Lawyer John Mage, who worked with Weinglass on one of Boudin’s appeals, said Weinglass “represented clients who did not choose to be in court, and who faced the near certainty of conviction in political cases in hopelessly biased courts. … Lenny never pursued the monetary rewards his skills would easily have made available were he but to have put politics aside.”
Former ’60s radical Tom Hayden cited Weinglass’s Jewish heritage as a source of his abilities.
"He exemplified the best qualities of a Jewish upbringing; he questioned everything," Hayden said. "He was a funny man, a man of wisdom and passion who would throw himself into deeply unpopular causes because he believed in human rights."
Weinglass friend Debbie Smith said that outside the courtroom, Weinglass was a “wonderful gardener and had a huge collection of tree and plant catalogs. He had a beautiful place in the Catskills and lived in a tepee up there for a couple of years."
Elizabeth Taylor tidbit
The Eulogizer took a swipe at The New York Times last week for failing to mention that Elizabeth Taylor was Jewish and that she had converted in 1959 in a fashion that makes Madonna’s dallying in Kabbalah seem like a back-page story. The New York Jewish Week had a similar idea.
We followed that up with a short e-mail to the Great Gray Lady herself — or at least to her Obituaries editor, Bill McDonald — suggesting that the paper’s excellent Taylor obit, prewritten and rewritten many times over the last decade, was missing something important by not making mention of Taylor’s religion.

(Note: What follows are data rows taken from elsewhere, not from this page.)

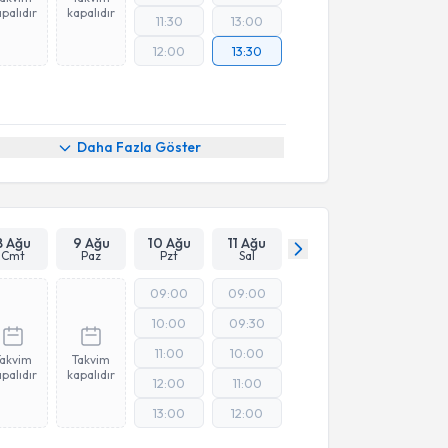
palıdır
kapalıdır
11:30
13:00
12:00
13:30
Daha Fazla Göster
8 Ağu
9 Ağu
10 Ağu
11 Ağu
Cmt
Paz
Pzt
Sal
09:00
09:00
10:00
09:30
11:00
10:00
Takvim
Takvim
palıdır
kapalıdır
12:00
11:00
13:00
12:00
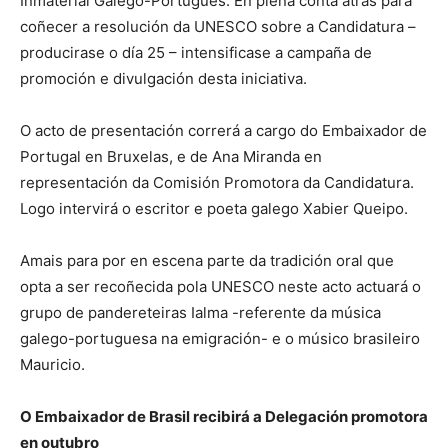
Inmaterial Galego-Portugués. En plena conta atrás para
coñecer a resolución da UNESCO sobre a Candidatura –
producirase o día 25 – intensificase a campaña de
promoción e divulgación desta iniciativa.
O acto de presentación correrá a cargo do Embaixador de
Portugal en Bruxelas, e de Ana Miranda en
representación da Comisión Promotora da Candidatura.
Logo intervirá o escritor e poeta galego Xabier Queipo.
Amais para por en escena parte da tradición oral que
opta a ser recoñecida pola UNESCO neste acto actuará o
grupo de pandereteiras Ialma -referente da música
galego-portuguesa na emigración- e o músico brasileiro
Mauricio.
O Embaixador de Brasil recibirá a Delegación promotora
en outubro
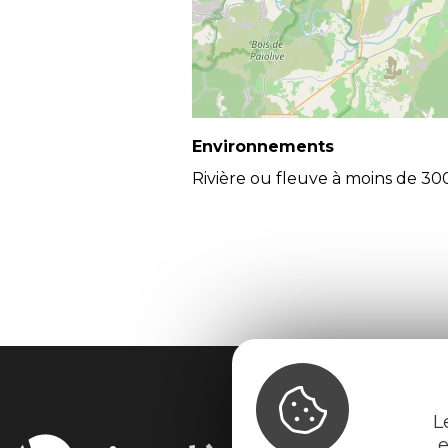
Environnements
Rivière ou fleuve à moins de 30
L
e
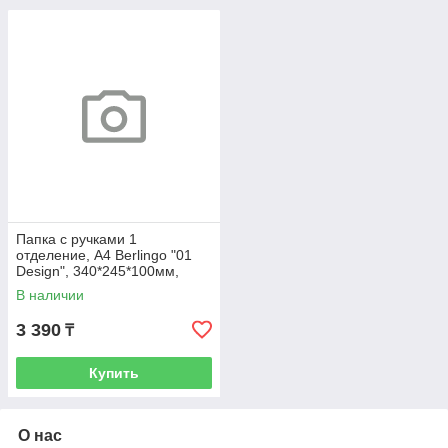
Папка с ручками 1
отделение, А4 Berlingo "01
Design", 340*245*100мм,
пластик, на молнии
В наличии
3 390
₸
Купить
О нас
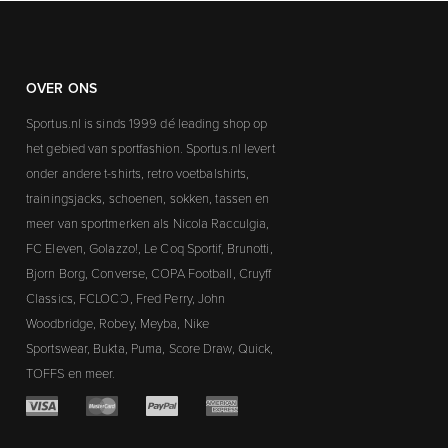
OVER ONS
Sportus.nl is sinds 1999 dé leading shop op
het gebied van sportfashion. Sportus.nl levert
onder andere t-shirts, retro voetbalshirts,
trainingsjacks, schoenen, sokken, tassen en
meer van sportmerken als Nicola Racculgia,
FC Eleven, Golazzo!, Le Coq Sportif, Brunotti,
Bjorn Borg, Converse, COPA Football, Cruyff
Classics, FCLOCO, Fred Perry, John
Woodbridge, Robey, Meyba, Nike
Sportswear, Bukta, Puma, Score Draw, Quick,
TOFFS en meer.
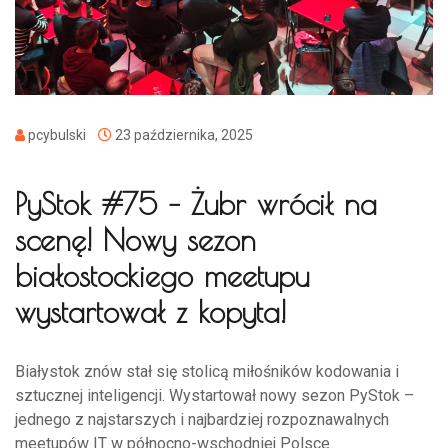
pcybulski
23 października, 2025
PyStok #75 – Żubr wrócił na
scenę! Nowy sezon
białostockiego meetupu
wystartował z kopyta!
Białystok znów stał się stolicą miłośników kodowania i
sztucznej inteligencji. Wystartował nowy sezon PyStok –
jednego z najstarszych i najbardziej rozpoznawalnych
meetupów IT w północno-wschodniej Polsce.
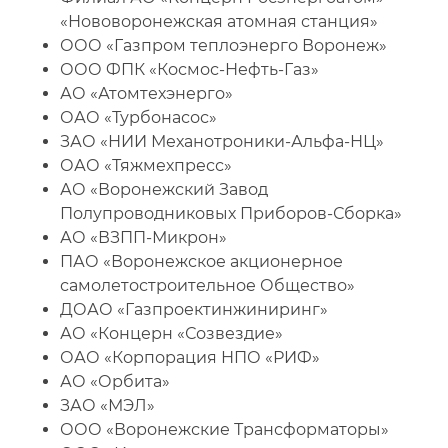
Заочное обучение
«Нововоронежская атомная станция»
ООО «Газпром теплоэнерго Воронеж»
Ученый совет факультета
ООО ФПК «Космос-Нефть-Газ»
АО «Атомтехэнерго»
Наши выпускники
ОАО «Турбонасос»
ЗАО «НИИ Механотроники-Альфа-НЦ»
Трудоустройство
ОАО «Тяжмехпресс»
АО «Воронежский Завод
Лаборатории и центры
Полупроводниковых Приборов-Сборка»
Документы
АО «ВЗПП-Микрон»
ПАО «Воронежское акционерное
Фотогалерея
самолетостроительное Общество»
ДОАО «Газпроектинжиниринг»
Сотрудники
АО «Концерн «Созвездие»
ОАО «Корпорация НПО «РИФ»
АО «Орбита»
ЗАО «МЭЛ»
ООО «Воронежские Трансформаторы»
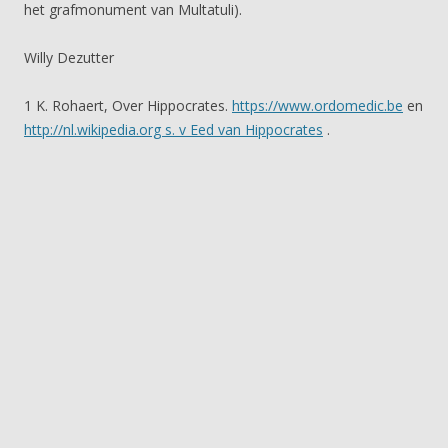
het grafmonument van Multatuli).
Willy Dezutter
1 K. Rohaert, Over Hippocrates.
https://www.ordomedic.be
en
http://nl.wikipedia.org s. v Eed van Hippocrates
.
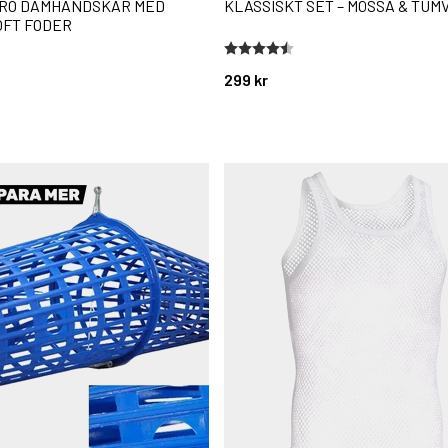
RO DAMHANDSKAR MED
KLASSISKT SET – MÖSSA & TU
FT FODER
stjärnor
Betyg:
4.5 utav 5 stjärnor
299 kr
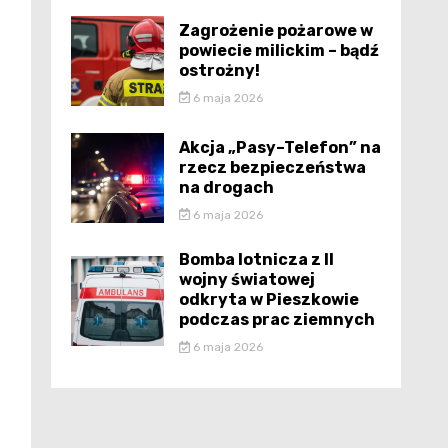
Zagrożenie pożarowe w
powiecie milickim – bądź
ostrożny!
6 maja 2026
Akcja „Pasy–Telefon” na
rzecz bezpieczeństwa
na drogach
6 maja 2026
Bomba lotnicza z II
wojny światowej
odkryta w Pieszkowie
podczas prac ziemnych
6 maja 2026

McDonald took the comment under consideration, and the web version of the obit was subsequently updated to mention Taylor’s conversion. Thanks for listening and responding, Mr. McDonald.
Other mianstream media have been mentioning Taylor’s Jewish and Israel connections in the last few days, as well. A CNN religion blog offered a fuller exploration of Taylor’s Jewish legacy, with links to many articles about it, including the excellent JTA blog entry that delved into the JTA’s archives, and noted that Rabbi Jerry Cutler of L.A.’s Creative Arts Temple conducted the private service at Forest Lawn Cemetery. The headline on this Op-Ed in the Washington Post said it all: “Elizabeth Taylor and Israel, a lasting love.”